- _Task data_

BEGIN

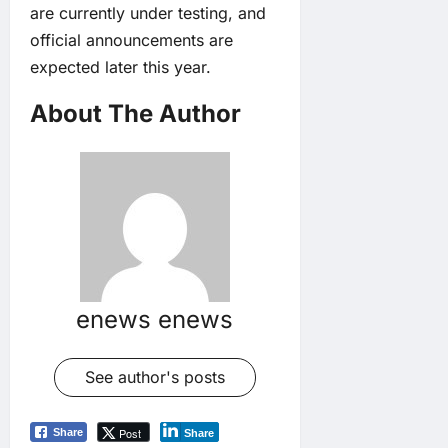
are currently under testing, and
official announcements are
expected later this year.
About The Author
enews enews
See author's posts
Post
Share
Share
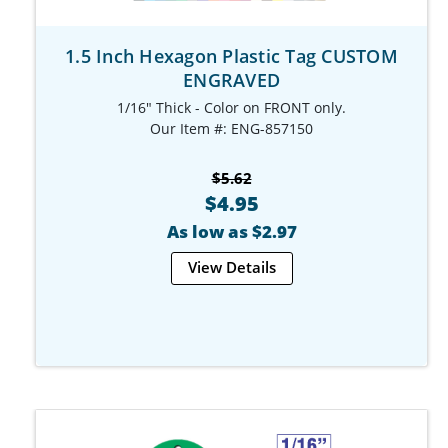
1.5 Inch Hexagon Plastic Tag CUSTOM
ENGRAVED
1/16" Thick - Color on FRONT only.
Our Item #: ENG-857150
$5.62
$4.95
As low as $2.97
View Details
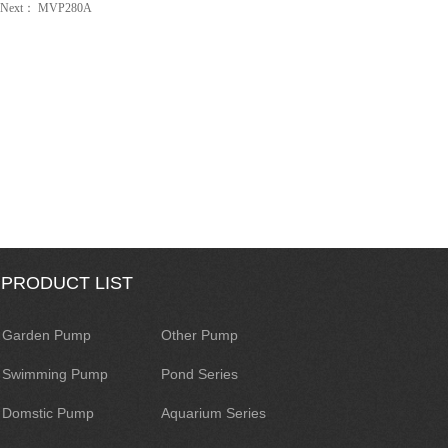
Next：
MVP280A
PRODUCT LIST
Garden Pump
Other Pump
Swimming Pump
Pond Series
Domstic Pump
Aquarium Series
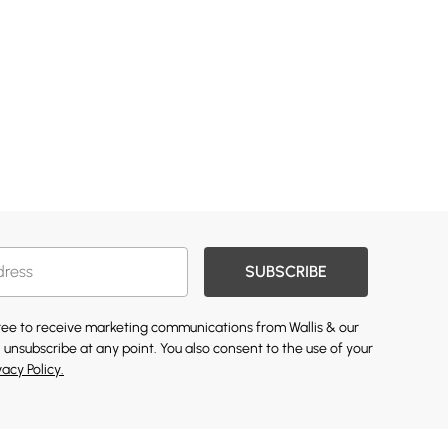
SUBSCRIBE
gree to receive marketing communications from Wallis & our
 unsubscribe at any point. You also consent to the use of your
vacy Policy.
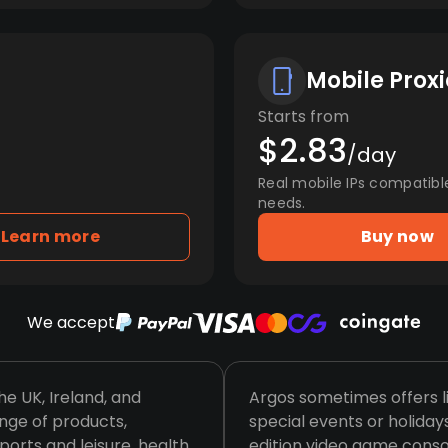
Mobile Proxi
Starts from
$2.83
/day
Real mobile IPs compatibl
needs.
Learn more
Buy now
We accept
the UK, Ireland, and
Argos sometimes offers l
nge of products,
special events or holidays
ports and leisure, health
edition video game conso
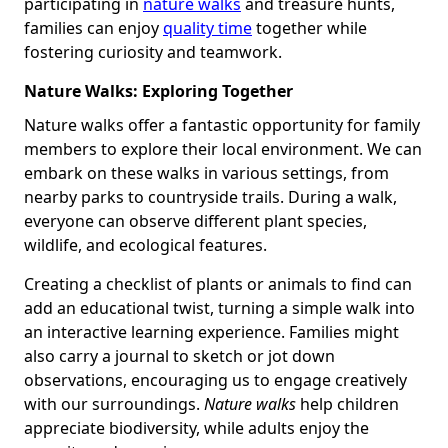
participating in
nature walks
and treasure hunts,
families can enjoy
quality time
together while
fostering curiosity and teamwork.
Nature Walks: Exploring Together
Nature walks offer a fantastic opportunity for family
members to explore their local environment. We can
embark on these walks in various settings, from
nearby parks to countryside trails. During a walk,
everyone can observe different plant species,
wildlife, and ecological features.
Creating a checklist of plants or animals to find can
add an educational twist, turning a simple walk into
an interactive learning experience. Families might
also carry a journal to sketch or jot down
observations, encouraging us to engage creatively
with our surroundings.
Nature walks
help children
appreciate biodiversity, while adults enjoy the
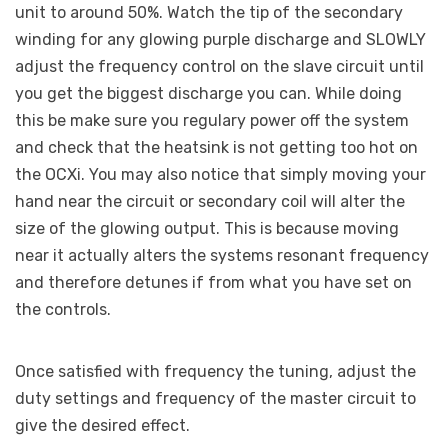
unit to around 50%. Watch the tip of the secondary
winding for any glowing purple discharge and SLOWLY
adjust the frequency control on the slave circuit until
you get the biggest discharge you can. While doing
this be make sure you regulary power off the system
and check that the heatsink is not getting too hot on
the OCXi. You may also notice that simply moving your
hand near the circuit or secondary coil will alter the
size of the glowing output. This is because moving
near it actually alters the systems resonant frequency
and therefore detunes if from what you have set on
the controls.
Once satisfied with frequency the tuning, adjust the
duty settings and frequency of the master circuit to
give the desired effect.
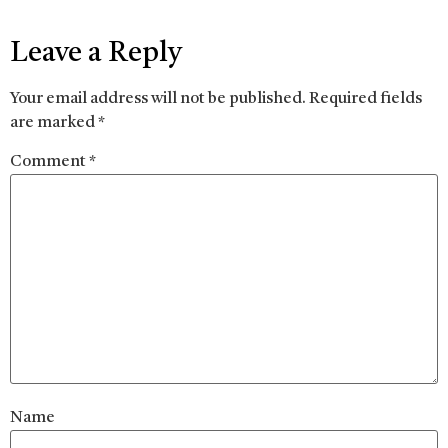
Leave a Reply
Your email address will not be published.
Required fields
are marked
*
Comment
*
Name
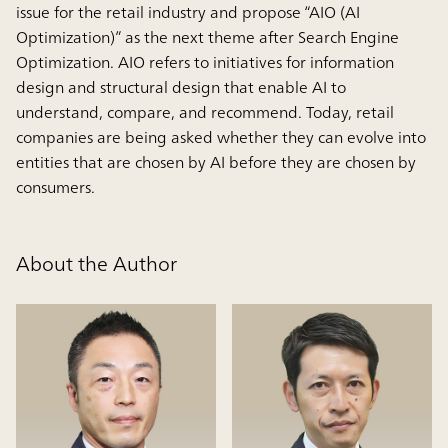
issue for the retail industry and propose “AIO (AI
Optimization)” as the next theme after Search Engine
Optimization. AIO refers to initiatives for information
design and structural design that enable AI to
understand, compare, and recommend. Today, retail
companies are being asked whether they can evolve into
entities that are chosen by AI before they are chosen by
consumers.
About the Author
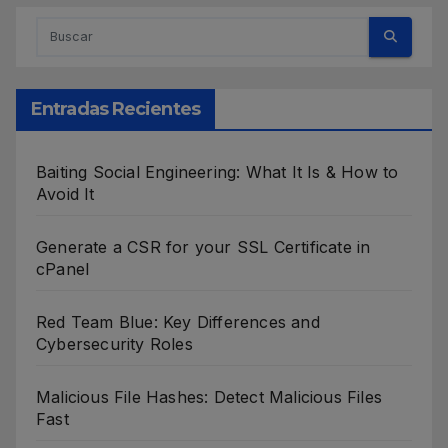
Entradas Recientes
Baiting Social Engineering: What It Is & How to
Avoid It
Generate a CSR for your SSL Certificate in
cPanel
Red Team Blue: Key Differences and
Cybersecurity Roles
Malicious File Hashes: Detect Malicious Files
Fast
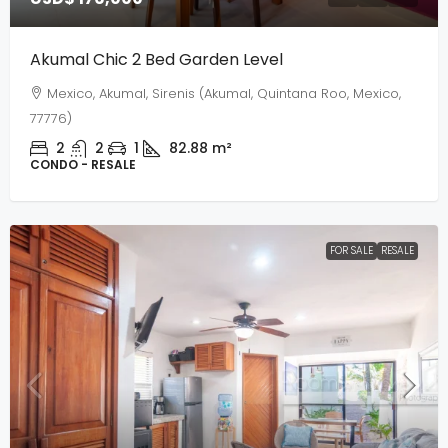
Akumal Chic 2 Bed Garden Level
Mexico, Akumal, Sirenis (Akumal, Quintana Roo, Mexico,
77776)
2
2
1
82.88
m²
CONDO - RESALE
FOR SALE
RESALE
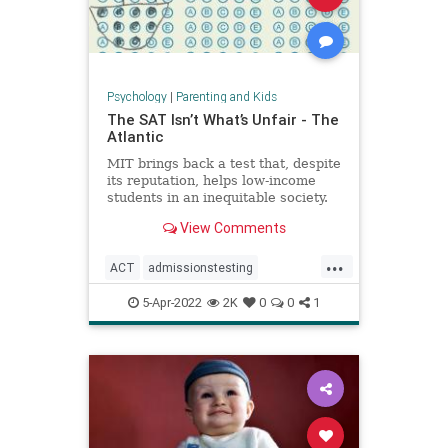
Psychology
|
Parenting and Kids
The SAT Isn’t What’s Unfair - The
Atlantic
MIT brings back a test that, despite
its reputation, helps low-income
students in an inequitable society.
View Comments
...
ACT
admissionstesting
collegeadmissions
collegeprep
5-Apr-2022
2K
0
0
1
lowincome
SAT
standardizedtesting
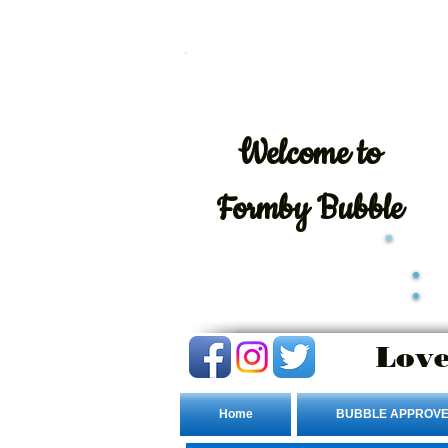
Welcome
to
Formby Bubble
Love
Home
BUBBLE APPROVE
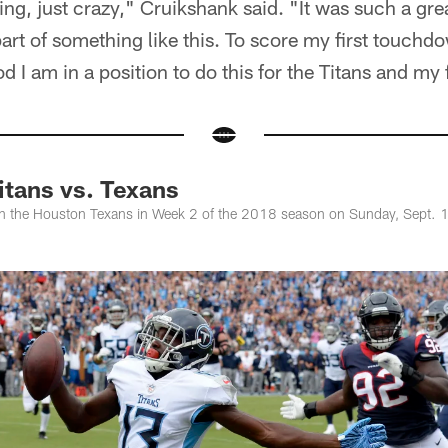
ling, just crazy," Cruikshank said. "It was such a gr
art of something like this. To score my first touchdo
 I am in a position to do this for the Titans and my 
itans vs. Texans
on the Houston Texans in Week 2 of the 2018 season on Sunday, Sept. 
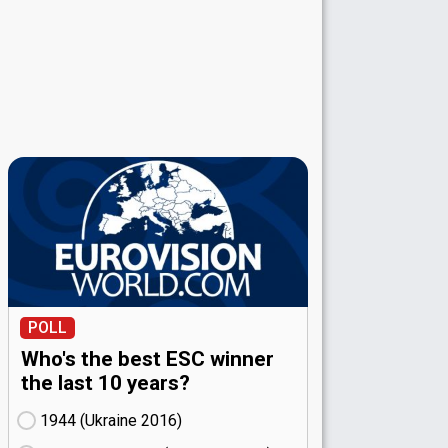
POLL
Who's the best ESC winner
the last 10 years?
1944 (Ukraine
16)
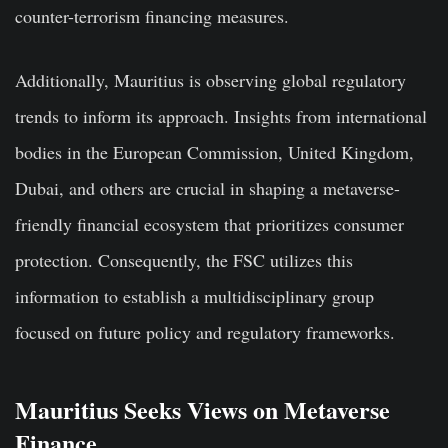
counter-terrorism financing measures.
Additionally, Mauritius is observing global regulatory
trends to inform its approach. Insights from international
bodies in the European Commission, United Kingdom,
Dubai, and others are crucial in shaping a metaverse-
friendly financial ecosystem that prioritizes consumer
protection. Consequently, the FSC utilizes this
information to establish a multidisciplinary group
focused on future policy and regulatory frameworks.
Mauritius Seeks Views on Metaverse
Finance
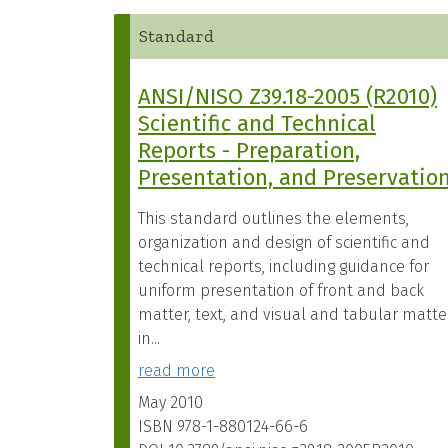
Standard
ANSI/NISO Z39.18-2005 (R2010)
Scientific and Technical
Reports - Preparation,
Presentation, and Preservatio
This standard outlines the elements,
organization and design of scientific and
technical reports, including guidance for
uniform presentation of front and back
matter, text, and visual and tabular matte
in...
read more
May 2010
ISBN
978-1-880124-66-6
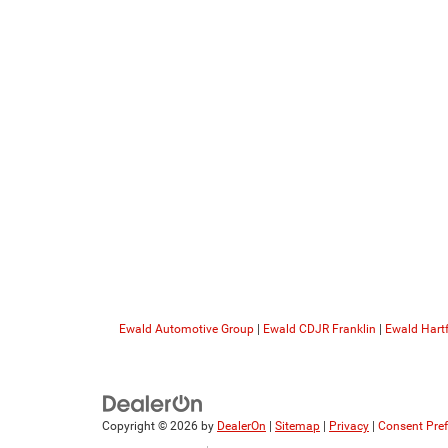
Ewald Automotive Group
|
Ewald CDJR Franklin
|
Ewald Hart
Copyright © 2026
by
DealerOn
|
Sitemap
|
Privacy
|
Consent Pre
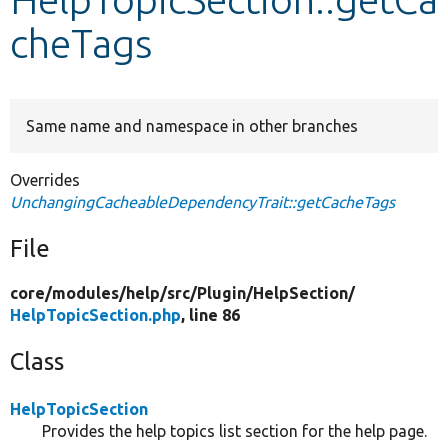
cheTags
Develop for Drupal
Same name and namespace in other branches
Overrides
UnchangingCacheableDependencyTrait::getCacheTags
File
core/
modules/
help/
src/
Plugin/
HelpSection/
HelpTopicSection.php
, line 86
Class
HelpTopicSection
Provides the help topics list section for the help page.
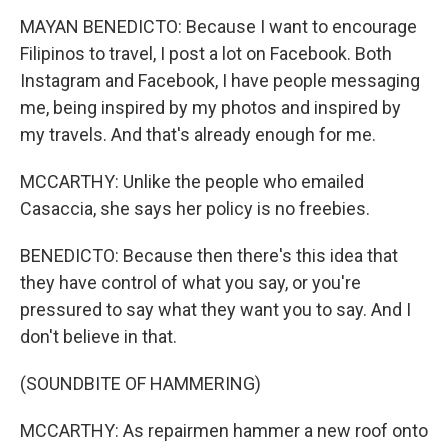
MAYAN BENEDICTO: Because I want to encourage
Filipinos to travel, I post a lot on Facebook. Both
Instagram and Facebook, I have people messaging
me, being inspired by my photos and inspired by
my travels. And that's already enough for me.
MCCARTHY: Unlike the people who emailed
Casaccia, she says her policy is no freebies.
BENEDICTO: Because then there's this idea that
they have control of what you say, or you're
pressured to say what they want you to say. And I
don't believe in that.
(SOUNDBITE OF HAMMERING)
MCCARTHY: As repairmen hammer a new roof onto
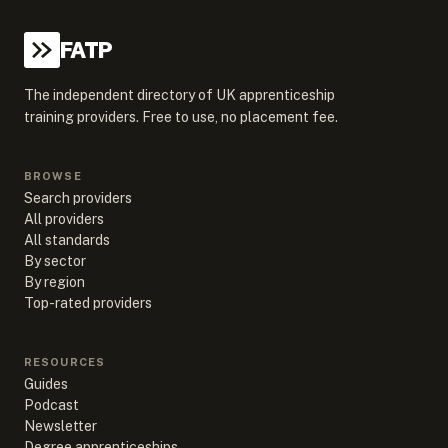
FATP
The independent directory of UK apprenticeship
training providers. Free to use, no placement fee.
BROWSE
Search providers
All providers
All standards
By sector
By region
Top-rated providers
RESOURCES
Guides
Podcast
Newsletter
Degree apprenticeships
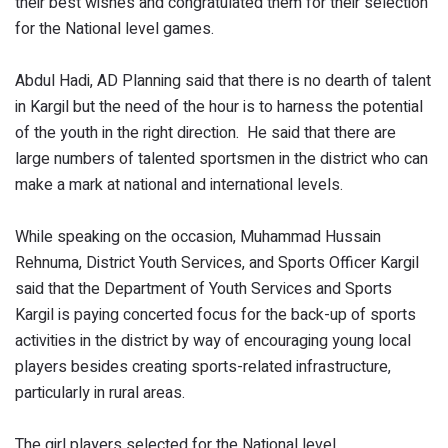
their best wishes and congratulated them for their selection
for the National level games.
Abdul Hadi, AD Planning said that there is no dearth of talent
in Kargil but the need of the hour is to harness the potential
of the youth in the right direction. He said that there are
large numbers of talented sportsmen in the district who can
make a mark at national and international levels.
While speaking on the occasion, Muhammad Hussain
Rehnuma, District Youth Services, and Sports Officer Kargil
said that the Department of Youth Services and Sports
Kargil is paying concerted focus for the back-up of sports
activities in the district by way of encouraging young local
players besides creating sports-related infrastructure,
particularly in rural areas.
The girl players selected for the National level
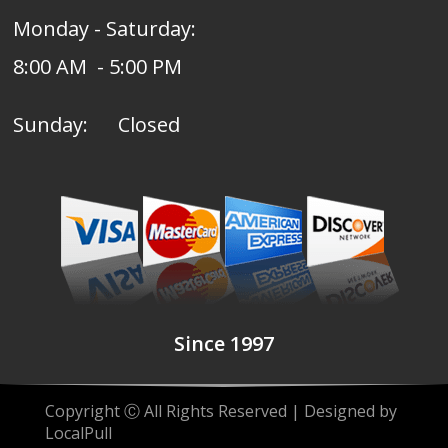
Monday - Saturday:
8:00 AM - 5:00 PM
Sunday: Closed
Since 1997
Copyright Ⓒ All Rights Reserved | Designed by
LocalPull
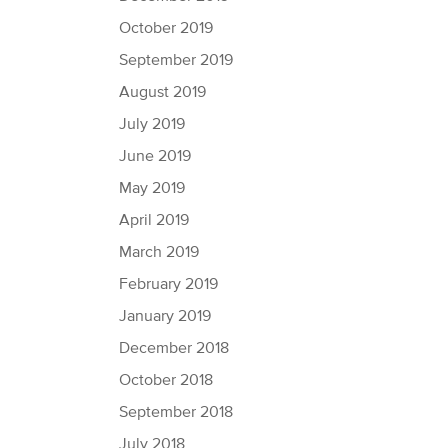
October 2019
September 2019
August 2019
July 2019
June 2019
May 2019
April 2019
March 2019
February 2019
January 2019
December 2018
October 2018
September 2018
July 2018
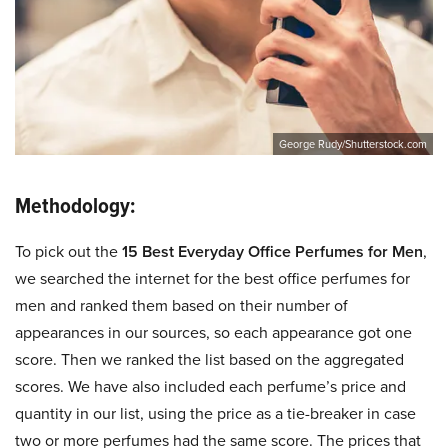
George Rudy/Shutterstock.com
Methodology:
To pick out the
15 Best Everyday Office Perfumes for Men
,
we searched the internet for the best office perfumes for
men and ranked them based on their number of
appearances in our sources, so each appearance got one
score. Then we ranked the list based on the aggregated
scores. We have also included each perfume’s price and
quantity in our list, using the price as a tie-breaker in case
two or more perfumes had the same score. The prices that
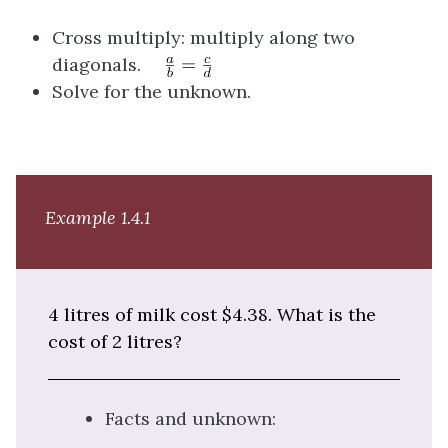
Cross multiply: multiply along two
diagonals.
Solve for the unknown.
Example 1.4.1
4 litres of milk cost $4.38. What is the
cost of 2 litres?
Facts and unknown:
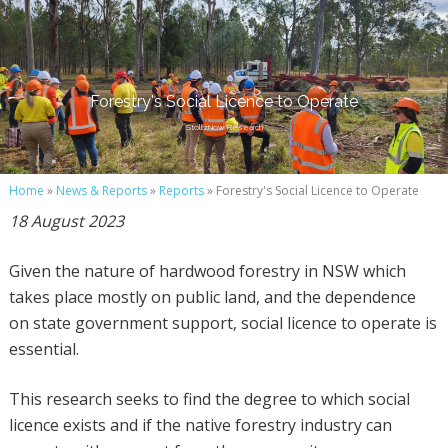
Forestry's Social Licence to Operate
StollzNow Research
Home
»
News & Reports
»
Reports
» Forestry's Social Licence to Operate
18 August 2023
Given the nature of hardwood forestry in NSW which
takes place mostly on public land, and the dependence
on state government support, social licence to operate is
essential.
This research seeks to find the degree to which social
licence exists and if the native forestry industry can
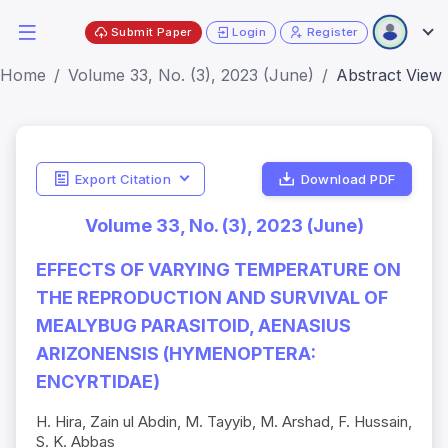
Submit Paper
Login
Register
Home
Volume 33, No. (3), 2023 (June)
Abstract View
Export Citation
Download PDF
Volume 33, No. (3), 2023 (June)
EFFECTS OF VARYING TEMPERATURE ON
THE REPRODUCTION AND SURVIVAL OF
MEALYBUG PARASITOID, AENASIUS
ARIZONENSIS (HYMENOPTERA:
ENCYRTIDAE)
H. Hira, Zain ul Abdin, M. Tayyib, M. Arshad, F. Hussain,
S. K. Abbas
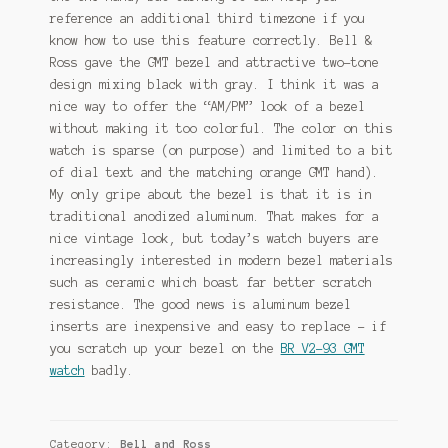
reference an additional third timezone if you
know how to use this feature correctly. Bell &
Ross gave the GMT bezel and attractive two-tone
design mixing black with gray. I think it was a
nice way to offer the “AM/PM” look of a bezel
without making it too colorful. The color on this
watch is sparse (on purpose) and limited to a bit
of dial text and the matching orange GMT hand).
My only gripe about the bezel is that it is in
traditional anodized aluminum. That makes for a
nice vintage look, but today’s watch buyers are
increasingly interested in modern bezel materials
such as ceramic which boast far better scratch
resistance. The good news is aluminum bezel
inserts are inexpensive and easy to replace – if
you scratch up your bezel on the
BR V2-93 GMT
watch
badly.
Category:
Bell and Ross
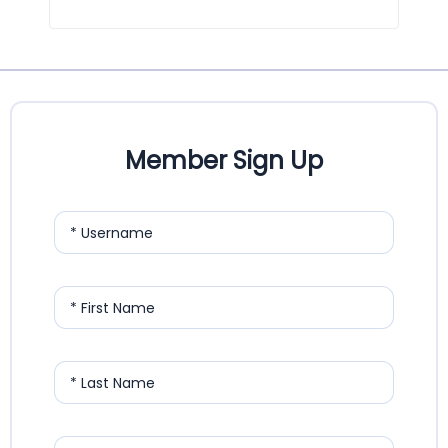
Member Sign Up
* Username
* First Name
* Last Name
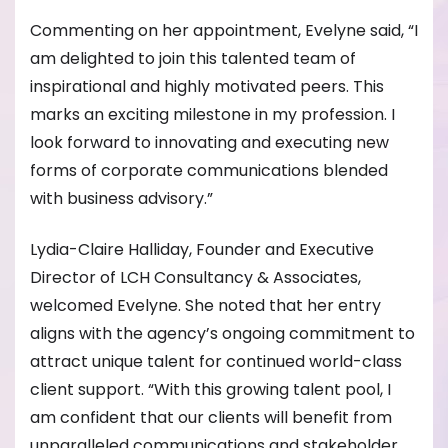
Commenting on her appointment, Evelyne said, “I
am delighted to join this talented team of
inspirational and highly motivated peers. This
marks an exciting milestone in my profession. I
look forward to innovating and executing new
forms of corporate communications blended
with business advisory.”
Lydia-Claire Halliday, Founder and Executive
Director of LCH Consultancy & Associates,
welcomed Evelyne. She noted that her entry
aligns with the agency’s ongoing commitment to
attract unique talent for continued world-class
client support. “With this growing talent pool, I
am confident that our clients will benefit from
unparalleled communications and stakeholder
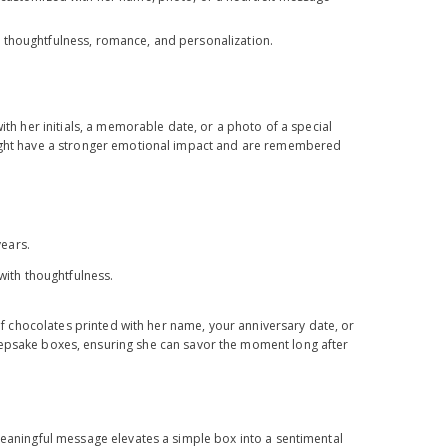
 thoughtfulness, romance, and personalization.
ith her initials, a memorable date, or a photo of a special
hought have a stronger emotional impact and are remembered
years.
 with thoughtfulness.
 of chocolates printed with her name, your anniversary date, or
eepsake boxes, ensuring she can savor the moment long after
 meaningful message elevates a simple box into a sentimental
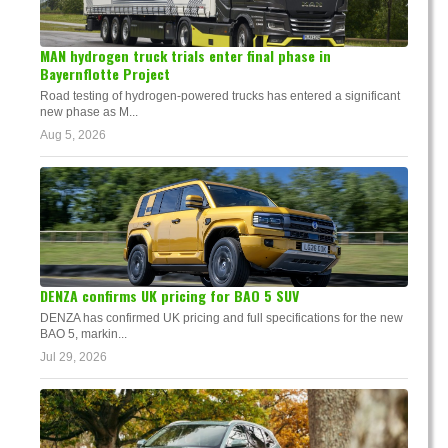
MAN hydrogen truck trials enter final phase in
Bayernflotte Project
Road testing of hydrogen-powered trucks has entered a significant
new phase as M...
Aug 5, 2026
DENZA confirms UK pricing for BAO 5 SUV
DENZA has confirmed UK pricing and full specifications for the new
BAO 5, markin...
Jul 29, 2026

END

- _Directions for this task_
Copy the entries from the very beginning through the line containing "vacy Policy.", changing "Swimming Pump" to "Pool Pump" and leaving everything else the same. Leave the pictures out of your answer.

- _Answer to the exercise_
are currently under testing, and
official announcements are
expected later this year.
About The Author
enews enews
See author's posts
Post
Share
Share
1.5 Inch Hexagon Plastic Tag CUSTOM
ENGRAVED
1/16" Thick - Color on FRONT only.
Our Item #: ENG-857150
$5.62
$4.95
As low as $2.97
View Details
Next：
MVP280A
PRODUCT LIST
Garden Pump
Other Pump
Pool Pump
Pond Series
Domstic Pump
Aquarium Series
SUBSCRIBE
gree to receive marketing communications from Wallis & our
 unsubscribe at any point. You also consent to the use of your
vacy Policy.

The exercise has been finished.